Exercise directions: Nothing before the line containing "Instruction: in this" belongs in the answer; quote that line and all lines after it through the end of the material, word for word.

Information supplied:
● ● ●

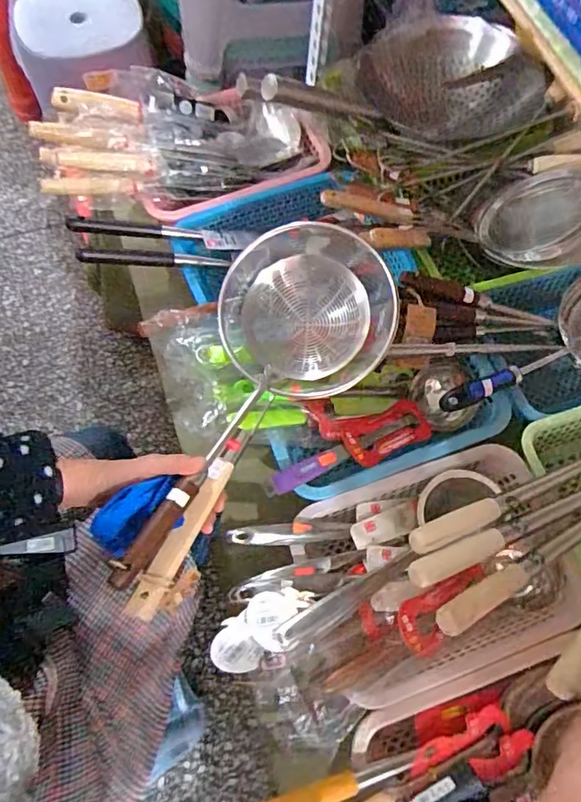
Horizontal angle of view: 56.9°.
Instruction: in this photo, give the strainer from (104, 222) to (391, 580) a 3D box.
[{"bbox_3d":[-0.040,-0.001,0.544,0.191,0.124,0.403,26,54,8],"label":"strainer"}]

● ● ●

Written response:
Instruction: in this photo, give the strainer from (104, 222) to (391, 580) a 3D box.
[{"bbox_3d":[-0.040,-0.001,0.544,0.191,0.124,0.403,26,54,8],"label":"strainer"}]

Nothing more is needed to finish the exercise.